IGRMS displays Odia waist cloth ‘Kering’

  • | Tuesday | 3rd August, 2021

Under the Latest and popular online series of Indira Gandhi Rashtriya Manav Sangrahalaya entitled ‘Exhibit of the Week’ the 'Kering / Kerang' Waist cloth made of bark string collected from 1995 was exhibited. The waist cloth relating Community of Parenga of Koraput, Odisha, it’s Measurement Length - maximum 99 cm., Width – maximum 51 cm. The fibre from Kerang (Calotropis gigantean), a deciduous shrub is used as a major element to weave Kerang. To make the fibre strong they bury the small branches under the stream or the mud for few days. The dried fibres is then polished and rolled to prepare yarn and weaving is done on their small indigenous loom.

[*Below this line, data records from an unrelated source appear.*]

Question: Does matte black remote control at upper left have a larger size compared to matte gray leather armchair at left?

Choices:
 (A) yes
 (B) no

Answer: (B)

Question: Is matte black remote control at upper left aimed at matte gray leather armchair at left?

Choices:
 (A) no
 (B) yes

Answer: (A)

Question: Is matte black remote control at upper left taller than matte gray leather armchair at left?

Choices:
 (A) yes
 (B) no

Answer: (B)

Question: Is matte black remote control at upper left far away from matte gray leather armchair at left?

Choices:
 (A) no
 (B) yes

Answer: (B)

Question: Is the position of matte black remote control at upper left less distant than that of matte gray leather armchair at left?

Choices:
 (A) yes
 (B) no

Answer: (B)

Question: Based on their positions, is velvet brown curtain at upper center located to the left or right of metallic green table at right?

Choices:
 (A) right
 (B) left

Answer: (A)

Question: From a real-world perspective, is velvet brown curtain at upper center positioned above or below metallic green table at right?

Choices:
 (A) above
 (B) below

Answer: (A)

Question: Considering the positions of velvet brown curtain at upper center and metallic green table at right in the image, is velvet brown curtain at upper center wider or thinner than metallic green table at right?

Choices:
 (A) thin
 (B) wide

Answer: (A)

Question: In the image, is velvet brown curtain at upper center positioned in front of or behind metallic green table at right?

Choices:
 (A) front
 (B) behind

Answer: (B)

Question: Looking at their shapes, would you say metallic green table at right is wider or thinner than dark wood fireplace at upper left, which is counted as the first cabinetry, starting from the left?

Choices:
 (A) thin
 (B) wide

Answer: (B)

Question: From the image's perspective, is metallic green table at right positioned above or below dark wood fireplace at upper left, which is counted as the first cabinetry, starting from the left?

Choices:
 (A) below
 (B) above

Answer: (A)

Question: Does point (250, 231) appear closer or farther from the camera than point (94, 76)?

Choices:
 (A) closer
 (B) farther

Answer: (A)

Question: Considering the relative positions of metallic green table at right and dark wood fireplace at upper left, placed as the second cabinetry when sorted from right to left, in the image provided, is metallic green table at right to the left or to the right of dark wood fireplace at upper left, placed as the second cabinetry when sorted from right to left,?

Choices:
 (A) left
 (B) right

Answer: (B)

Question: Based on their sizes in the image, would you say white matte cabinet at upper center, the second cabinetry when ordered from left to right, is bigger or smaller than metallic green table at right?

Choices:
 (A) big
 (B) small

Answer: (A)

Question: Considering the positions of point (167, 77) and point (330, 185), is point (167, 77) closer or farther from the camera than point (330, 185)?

Under the Latest and popular online series of Indira Gandhi Rashtriya Manav Sangrahalaya entitled ‘Exhibit of the Week’ the 'Kering / Kerang' Waist cloth made of bark string collected from 1995 was exhibited. The waist cloth relating Community of Parenga of Koraput, Odisha, it’s Measurement Length - maximum 99 cm., Width – maximum 51 cm. was displayed in the audience as the First Exhibit of the month of August, 2021 through official website, Facebook, Instagram and twitter page of the IGRMS. In this regard Praveen Kumar Mishra, Director, IGRMS said that Indira Gandhi Rashtriya Manav Sangrahalaya (National Museum of Mankind), Initially this series will focus on the masterpieces from its collection which are considered as unique for their contribution to the cultural history of a particular ethnic group or area. Kerang, is an inseparable cultural entity of Gadaba and Parenga women. It is also a mark of origin of clothes among some tribals of Koraput and Malkangiri district of Odisha. It was compulsory for a woman to wear and to weave this skirt after achievement of her puberty. The fibre from Kerang (Calotropis gigantean), a deciduous shrub is used as a major element to weave Kerang. The cutting of shrub with the help of a small knife is done by the women. To make the fibre strong they bury the small branches under the stream or the mud for few days. It is then allowed to expose to the sunlight. The soft branches thus collected are beaten against a stone with a wooden mallet to obtain fibre. The fibre is beautifully coloured by the different vegetable and natural dyes. The dried fibres is then polished and rolled to prepare yarn and weaving is done on their small indigenous loom.